C’est manifeste. Il y a un vrai débat dans l’opinion publique en Italie sur la déception causée par l’Europe. Les Italiens ont été très échaudés par l’absence de solidarité, bien réelle, des Européens pendant la crise des migrants. Alors ils ont tendance à voir de manière encore plus grossie le manque de solidarité initial des autres pays pendant l’épidémie. Les souverainistes sont à la manœuvre sur ce terrain-là. Je pense en particulier au parti Fratelli d’Italia et sa leader Giorgia Meloni, qui fait 10 % dans les sondages et passe son temps à dire le mal qu’il pense de la construction européenne.

Quels choix devra faire l’UE pour sortir de cette crise moins démunie ?

Les réponses qui sont en train d’être apportées sont imparfaites. C’est un « work in progress », parce que personne n’était préparé à ce qui se passe en Europe. Les pays européens paient aujourd’hui les conséquences de leurs choix de politique publique, qui passait notamment par la réduction du nombre de lits dans les hôpitaux. Il a été considéré comme rationnel de ne pas financer des stocks importants de masques ou la production de respirateurs…

Il y a deux conclusions à tirer de ça. La première, c’est qu’on a fait trop confiance à la mondialisation du commerce et de la production. La seconde, c’est qu’on n’a pas de stocks, parce que cela coûte très cher et que cette gestion demande beaucoup de logistique et d’anticipation. S’il y a bien quelque chose qu’on peut mutualiser à l’échelle européenne, c’est bien le stockage de matériel médical dont on n’a jamais besoin, mais qu’il faut avoir sous le coude en cas de crise.

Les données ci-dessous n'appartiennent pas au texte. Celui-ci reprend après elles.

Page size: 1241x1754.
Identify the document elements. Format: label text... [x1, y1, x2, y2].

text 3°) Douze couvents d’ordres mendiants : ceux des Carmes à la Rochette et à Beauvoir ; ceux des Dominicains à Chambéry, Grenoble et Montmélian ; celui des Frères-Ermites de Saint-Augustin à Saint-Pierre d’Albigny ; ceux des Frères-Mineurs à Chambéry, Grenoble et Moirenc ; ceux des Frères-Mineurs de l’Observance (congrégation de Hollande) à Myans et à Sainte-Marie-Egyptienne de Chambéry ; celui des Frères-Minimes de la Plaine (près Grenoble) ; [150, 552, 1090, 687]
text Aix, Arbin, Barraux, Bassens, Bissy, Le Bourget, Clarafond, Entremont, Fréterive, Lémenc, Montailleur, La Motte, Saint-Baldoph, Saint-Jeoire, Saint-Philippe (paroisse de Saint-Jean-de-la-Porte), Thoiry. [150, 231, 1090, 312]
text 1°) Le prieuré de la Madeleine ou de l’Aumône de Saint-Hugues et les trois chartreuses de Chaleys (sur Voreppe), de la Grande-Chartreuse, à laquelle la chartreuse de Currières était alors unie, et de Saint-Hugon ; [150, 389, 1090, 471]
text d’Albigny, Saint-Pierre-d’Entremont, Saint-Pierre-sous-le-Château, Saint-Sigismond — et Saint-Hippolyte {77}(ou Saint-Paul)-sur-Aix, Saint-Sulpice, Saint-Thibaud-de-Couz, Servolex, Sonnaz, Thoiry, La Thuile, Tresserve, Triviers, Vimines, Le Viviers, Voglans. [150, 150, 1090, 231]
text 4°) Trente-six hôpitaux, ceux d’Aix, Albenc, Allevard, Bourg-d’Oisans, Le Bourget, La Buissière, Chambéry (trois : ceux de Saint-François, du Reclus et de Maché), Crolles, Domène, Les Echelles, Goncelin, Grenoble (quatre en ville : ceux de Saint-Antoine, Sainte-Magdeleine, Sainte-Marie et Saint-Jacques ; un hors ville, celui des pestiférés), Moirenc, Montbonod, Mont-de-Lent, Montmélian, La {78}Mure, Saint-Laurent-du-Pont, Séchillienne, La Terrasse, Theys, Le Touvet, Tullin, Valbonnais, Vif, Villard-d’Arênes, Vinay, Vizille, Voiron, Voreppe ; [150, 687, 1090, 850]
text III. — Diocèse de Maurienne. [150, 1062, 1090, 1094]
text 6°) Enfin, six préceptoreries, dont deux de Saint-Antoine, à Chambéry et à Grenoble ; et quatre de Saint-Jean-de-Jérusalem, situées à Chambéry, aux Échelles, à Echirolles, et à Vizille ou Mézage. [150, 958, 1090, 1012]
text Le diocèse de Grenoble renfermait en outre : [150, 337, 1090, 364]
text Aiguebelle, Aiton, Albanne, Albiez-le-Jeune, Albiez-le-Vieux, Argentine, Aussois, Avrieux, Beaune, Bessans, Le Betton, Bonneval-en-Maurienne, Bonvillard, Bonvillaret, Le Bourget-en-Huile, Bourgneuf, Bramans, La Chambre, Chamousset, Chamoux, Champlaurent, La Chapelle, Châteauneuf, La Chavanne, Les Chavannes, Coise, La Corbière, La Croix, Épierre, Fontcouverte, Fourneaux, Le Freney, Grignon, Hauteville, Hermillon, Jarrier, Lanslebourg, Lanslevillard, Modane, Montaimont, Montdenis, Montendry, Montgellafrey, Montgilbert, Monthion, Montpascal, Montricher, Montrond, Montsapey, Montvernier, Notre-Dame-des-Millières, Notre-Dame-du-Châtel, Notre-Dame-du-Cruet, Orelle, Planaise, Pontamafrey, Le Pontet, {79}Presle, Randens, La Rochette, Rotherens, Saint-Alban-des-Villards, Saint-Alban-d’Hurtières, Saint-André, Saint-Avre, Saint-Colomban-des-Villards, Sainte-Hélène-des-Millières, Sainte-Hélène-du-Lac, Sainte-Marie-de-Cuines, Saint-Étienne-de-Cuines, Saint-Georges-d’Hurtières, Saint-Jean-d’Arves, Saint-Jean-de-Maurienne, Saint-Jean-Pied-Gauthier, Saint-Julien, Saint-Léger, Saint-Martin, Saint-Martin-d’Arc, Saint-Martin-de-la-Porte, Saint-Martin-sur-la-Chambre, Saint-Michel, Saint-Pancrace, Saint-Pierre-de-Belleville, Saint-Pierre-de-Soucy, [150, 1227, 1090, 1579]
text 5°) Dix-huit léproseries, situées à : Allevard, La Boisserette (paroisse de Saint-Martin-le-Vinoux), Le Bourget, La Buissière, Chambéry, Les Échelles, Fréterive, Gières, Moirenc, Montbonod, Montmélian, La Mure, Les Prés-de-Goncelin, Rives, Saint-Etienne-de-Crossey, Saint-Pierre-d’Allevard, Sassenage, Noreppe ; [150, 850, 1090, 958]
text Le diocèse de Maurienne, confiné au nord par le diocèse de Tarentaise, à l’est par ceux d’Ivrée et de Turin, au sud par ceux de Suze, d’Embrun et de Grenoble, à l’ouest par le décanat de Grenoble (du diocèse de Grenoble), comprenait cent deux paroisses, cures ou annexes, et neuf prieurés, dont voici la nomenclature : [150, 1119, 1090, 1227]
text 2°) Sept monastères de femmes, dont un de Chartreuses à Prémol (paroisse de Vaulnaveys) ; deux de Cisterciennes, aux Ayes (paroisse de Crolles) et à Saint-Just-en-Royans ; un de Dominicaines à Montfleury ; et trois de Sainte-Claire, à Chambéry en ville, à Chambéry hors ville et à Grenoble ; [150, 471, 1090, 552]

Et la mutualisation de la dette ? Certains États-membres, dont l'Italie, l'Espagne et la France, appellent à la création de « corona bonds » (obligations communes européennes) pour faire face aux conséquences de cette crise sanitaire exceptionnelle. Mais il semble que ce plan de relance économique ne fasse pas l'unanimité.

Tout le monde, en effet, n’a pas la même opinion sur la question. Les États « vertueux », comme les Pays-Bas, s'opposent à la création d’obligations, mais s’opposent aussi à un recours au fonds de sauvetage de la zone euro (Mécanisme européen de Stabilité, ou MES, soit une ligne de crédit pour les pays en difficulté), si celui-ci n'est pas assorti de conditions et de réformes structurelles très strictes...

Personnellement, je ne vois pas pourquoi on ne pourrait pas créer des obligations comme les « corona bonds », puisque tout le monde est touché par cette crise et qu’aucun État n’est pire qu’un autre. Je ne peux prédire, mais à mon avis, c’est ce qui va se passer. La commission européenne et la Banque centrale européenne vont déjà très loin dans ce sens. Le pacte de stabilité de Maastricht vient d’être suspendu, la législation sur les aides d’État vient d’être assouplie. Je peux me tromper. Je pense que ça va s’imposer. Le jour où l’UE émet des bons du trésor, c’est le succès garanti.